26 A further point was made by Mr Button this morning that it could be said on behalf of the applicant that a screwdriver is to be differentiated from a knife. A knife is also a concomitant of many break, enters and steal of course and the dangers of a felon being possessed with a knife needs no elaboration. However, Mr Button contended, a screwdriver has an element of being a breaking-in implement and not one used for self-defence in the event of discovery.
27 There is a point here, but one never ceases to be amazed at the number of cases that come before the courts where serious injuries have been inflicted by the use of a screwdriver. The point was also made that one must take into consideration, it is submitted, that this was a panic escape from what was, at the time of breaking and entering, an empty house.
28 Other cases which have come before this Court involving the subject offence were referred to by counsel for the applicant together with the JIRS statistics. In the special circumstances of this particular case, although those statistics do give some insight into sentencing patterns, I am not satisfied that they can be brought to the aid of this applicant.
29 There is no doubt of course that a head sentence of six years is towards the top of the range for the subject offence. Although no actual violence was occasioned to anyone the fact is that the plea of not guilty, (which the applicant was perfectly entitled to enter) nevertheless deprived him of the discount which otherwise would have been available to him for the entry of a plea of guilty. One must bear in mind that there is a maximum penalty for this offence of twenty years and the applicant can receive no assistance at all from his prior conduct. The fifty per cent allowance for the non-parole period from the head sentence was the maximum which the applicant could reasonably have anticipated. It did demonstrate some acceptance, as I have suggested, by the sentencing judge of the applicant’s attempts at rehabilitation albeit with the qualifications which he expressed to which I have made reference.

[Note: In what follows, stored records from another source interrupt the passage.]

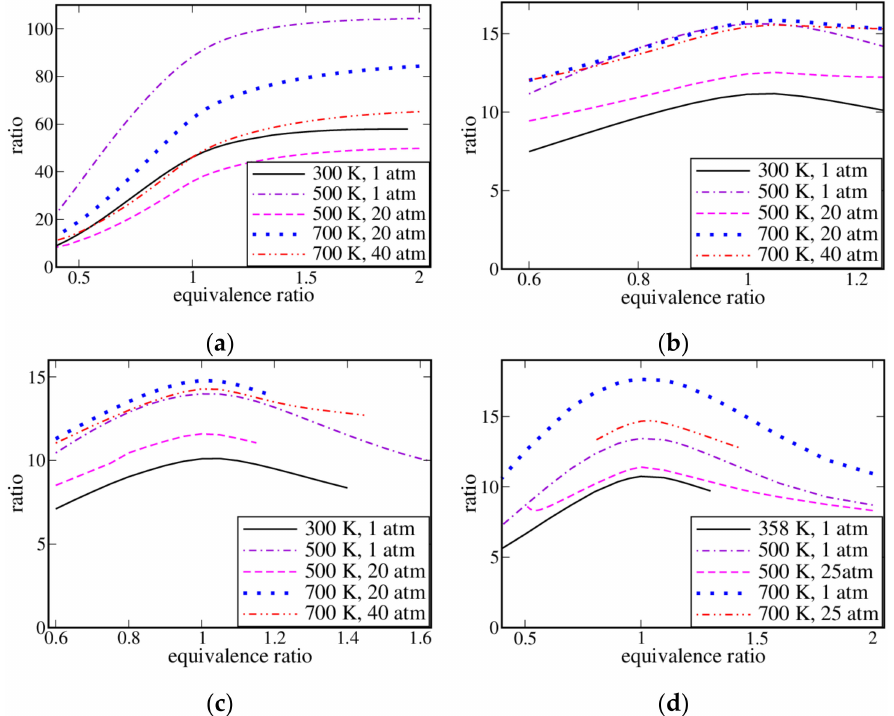
Figure 8. Dependencies of the factor Γ F on the equivalence ratio, calculated for ( a ) H 2 , ( b ) CH 4 , ( c ) C 3 H 8 , and ( d ) n -C7H16, calculated for various pressures P and unburned gas temperatures T u , specified in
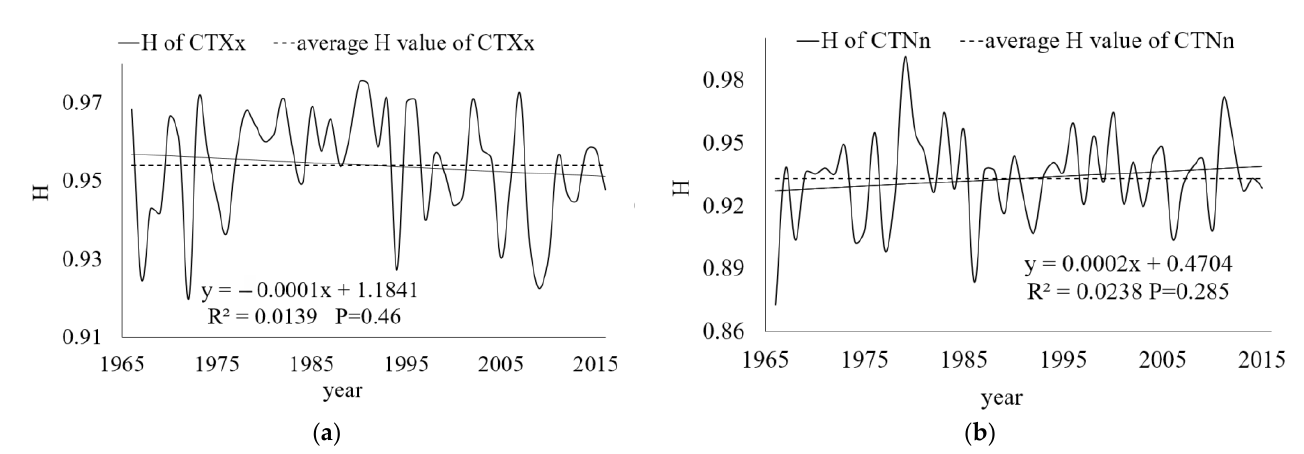
Figure 11. Temporal variation of H values for CTXx and CTNn in China, 1966 – 2015. ( a ) CTXx. ( b )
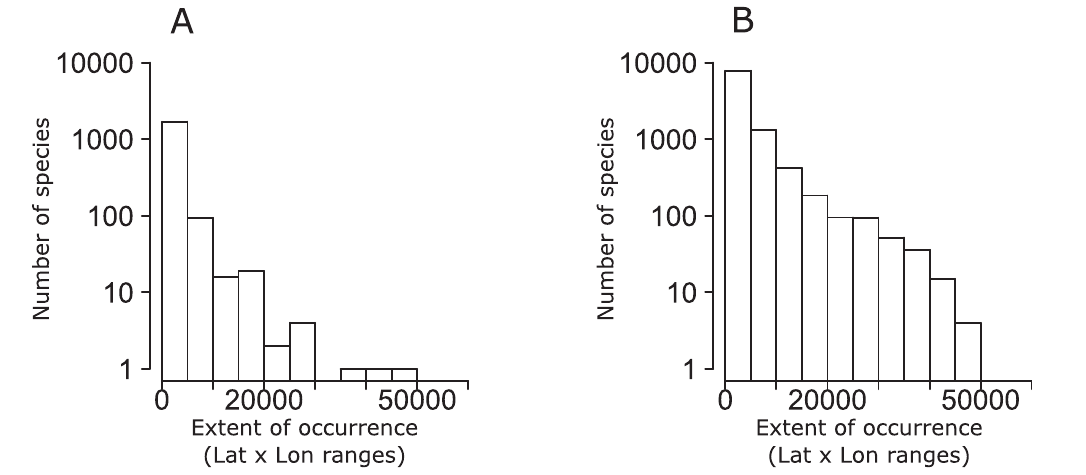
Figure 2. Frequency distribution plots of geographic range sizes expressed as extent of occurrence (EOO, number of grid cells of 1 6 along the maximum latitudinal range 6 number of grid cells of 1 6 along the maximum longitudinal range of each species) in freshwater (A) and marine (B) fishes.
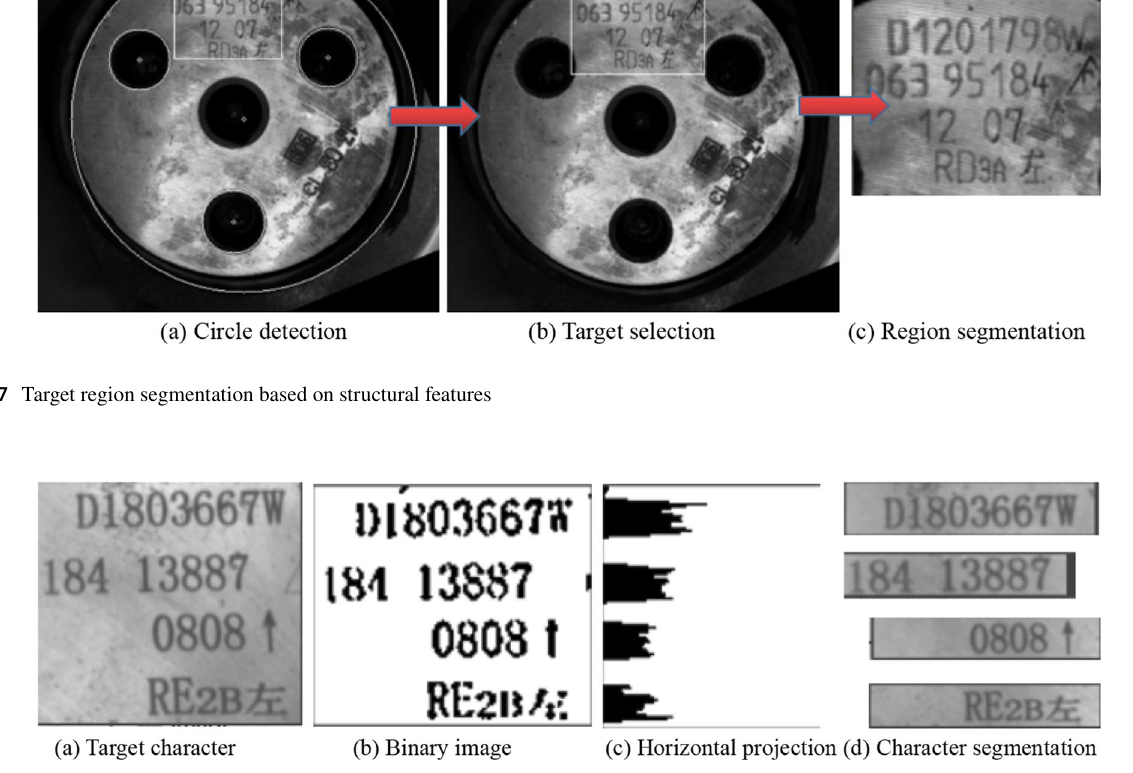
Fig. 18 Line segmentation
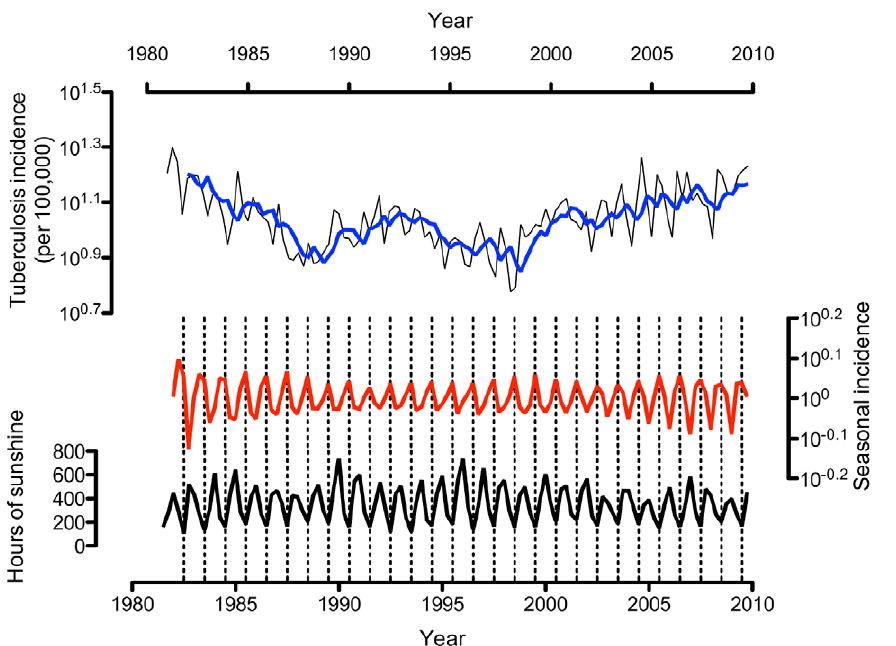
Figure 1. Total hours of sunshine and tuberculosis notifications. Note.– The thin black line above is the tuberculosis incidence per season. The tuberculosis incidence has been decomposed into a trend component (the thick blue line above) and a stochastic seasonal component (the thick red line across the middle of the graph). The thick black line below is the total hours of sunshine per season shifted two seasons (six months) to the right. Thin vertical interrupted lines mark the winter troughs in hours of sunlight. The graph shows that troughs in the total hours of sunshine per season correlate with peaks in the number of tuberculosis notifications two seasons later.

30 I repeat that the head sentence is towards the top of the range. However I am not satisfied that it is, in the circumstances of this case, one that was beyond the permissible sentencing discretion of the sentencing judge who, after all, heard all the evidence and determined the question of guilt as well as sentence.
31 Bearing in mind the length of the head sentence, I would propose that the application for leave be granted but that the appeal must be dismissed.